Table 2.6: Simulation options for Tutorial 02
Parameter | Setting | Remarks | |
|---|---|---|---|
General tab | |||
Process Models (activated and checked) | Rainfall/Runoff Flow Routing | Input and analysis type | |
Infiltration Model | Horton | Method for describing infiltration process | |
Routing Model | Steady Flow Kinematic Wave Dynamic Wave (whichever is required for routing) | Methods for routing runoff through conveyance system. Comparison of model results among these methods is made in this Tutorial. (To learn more about routing, see the Appendix-B) | |
Dates tab | |||
Start Analysis on | 08/01/2016 00:00 | Date is automatically read from the computer. Change if required. | |
Start Reporting on | 08/01/2016 00:00 | Date is automatically read from the computer. Change if required. | |
End Analysis on | 08/01/2016 12:00 | Simulation duration is 12 hours | |
Time Steps tab | |||
Reporting | 0 | 00:05:00 | Reporting time interval |
Runoff: Dry Weather | 0 | 01:00:00 | Reporting time interval for dry weather runoff |
Runoff: Wet Weather | 0 | 00:05:00 | Reporting time interval for wet weather runoff |
Routing | 30 Seconds | Routing and computational time interval | |
NB: Other tabs and parameters are left with the default setting. | |||
Loss Parameters
In a catchment hydrologic process, major water losses accounted are Infiltration and Evapotranspiration. To account for infiltration loss from the subcatchments, Horton model has been applied in this Tutorial. Parameter values, which have been assigned to all subcatchments, used in this model are listed below.

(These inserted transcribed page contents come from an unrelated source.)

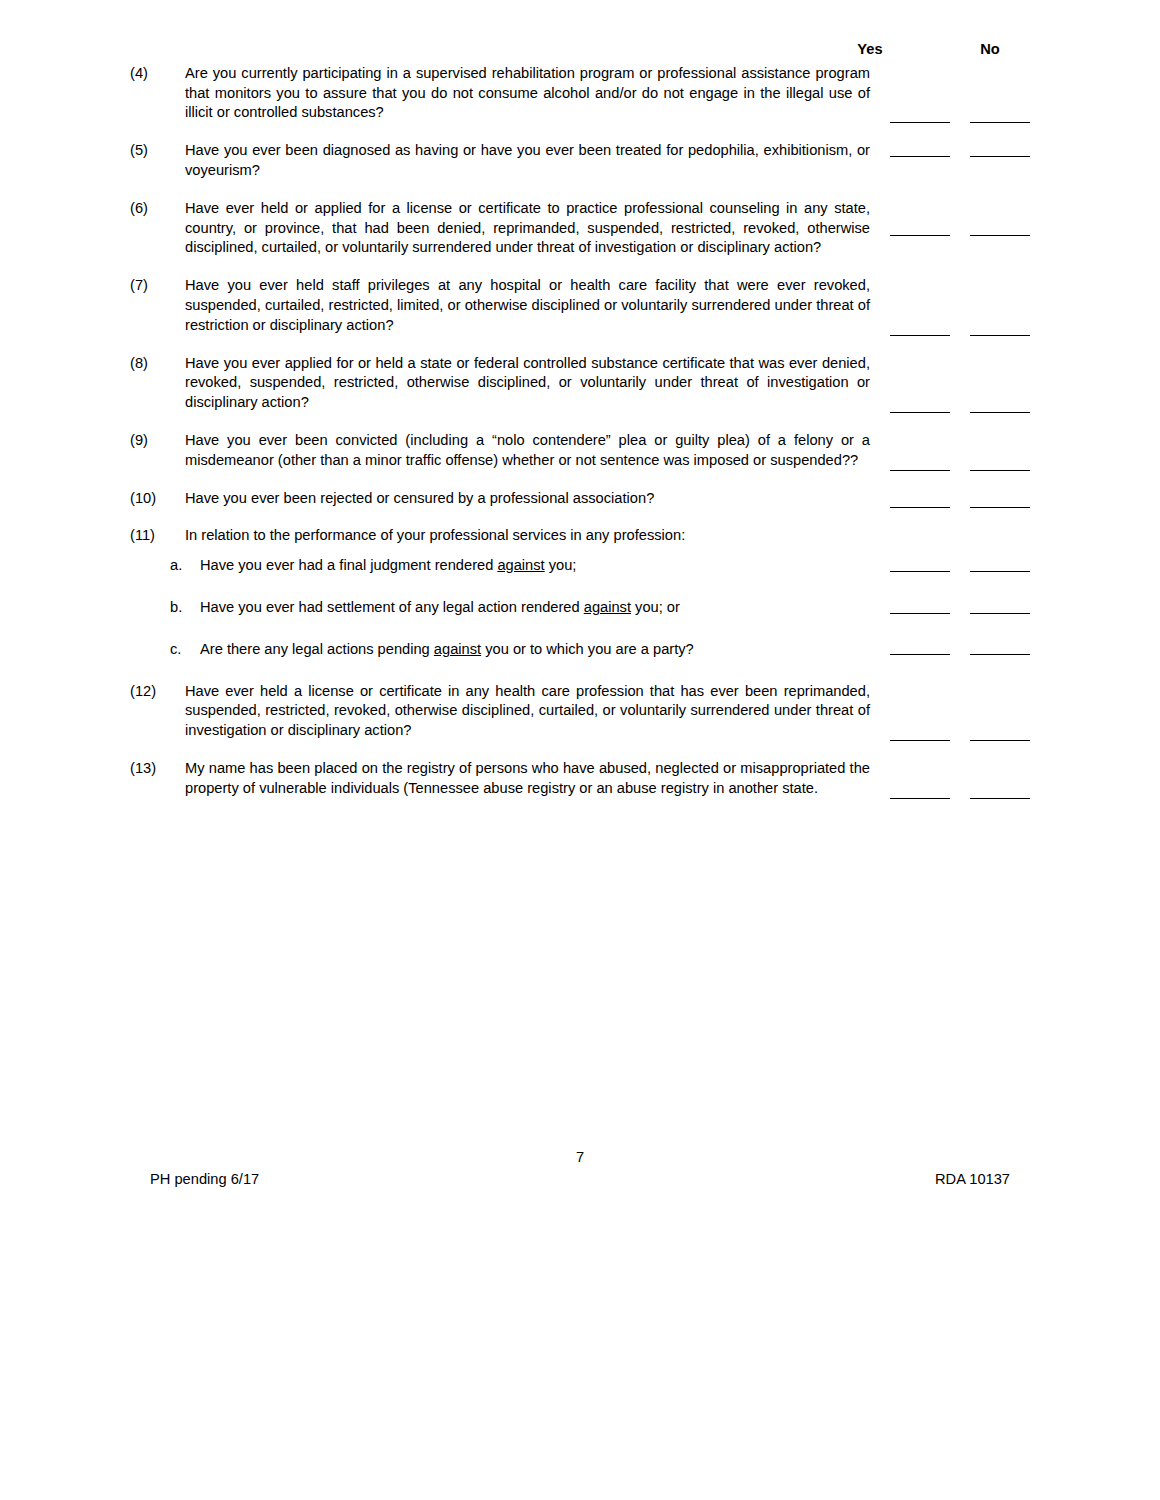Yes No
(4)
Are you currently participating in a supervised rehabilitation program or professional assistance program that monitors you to assure that you do not consume alcohol and/or do not engage in the illegal use of illicit or controlled substances?
(5)
Have you ever been diagnosed as having or have you ever been treated for pedophilia, exhibitionism, or voyeurism?
(6)
Have ever held or applied for a license or certificate to practice professional counseling in any state, country, or province, that had been denied, reprimanded, suspended, restricted, revoked, otherwise disciplined, curtailed, or voluntarily surrendered under threat of investigation or disciplinary action?
(7)
Have you ever held staff privileges at any hospital or health care facility that were ever revoked, suspended, curtailed, restricted, limited, or otherwise disciplined or voluntarily surrendered under threat of restriction or disciplinary action?
(8)
Have you ever applied for or held a state or federal controlled substance certificate that was ever denied, revoked, suspended, restricted, otherwise disciplined, or voluntarily under threat of investigation or disciplinary action?
(9)
Have you ever been convicted (including a “nolo contendere” plea or guilty plea) of a felony or a misdemeanor (other than a minor traffic offense) whether or not sentence was imposed or suspended??
(10)
Have you ever been rejected or censured by a professional association?
(11)
In relation to the performance of your professional services in any profession:
a.
Have you ever had a final judgment rendered against you;
b.
Have you ever had settlement of any legal action rendered against you; or
c.
Are there any legal actions pending against you or to which you are a party?
(12)
Have ever held a license or certificate in any health care profession that has ever been reprimanded, suspended, restricted, revoked, otherwise disciplined, curtailed, or voluntarily surrendered under threat of investigation or disciplinary action?
(13)
My name has been placed on the registry of persons who have abused, neglected or misappropriated the property of vulnerable individuals (Tennessee abuse registry or an abuse registry in another state.
7
PH pending 6/17 RDA 10137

Table 2.7: Horton Infiltration Model Parameters
Parameter | Value | Unit |
|---|---|---|
Maximum Infiltration Rate | 1.5 | inch/hour |
Minimum Infiltration Rate | 0.28 | inch/hour |
Decay Constant | 5 | 1/hours |
Drying Time | 7 | days |
Maximum Volume | 0 | inches |
Note that evapotranspiration and other loss properties are not assigned to the current model. For details on these loss parameters, review the User’s Manual.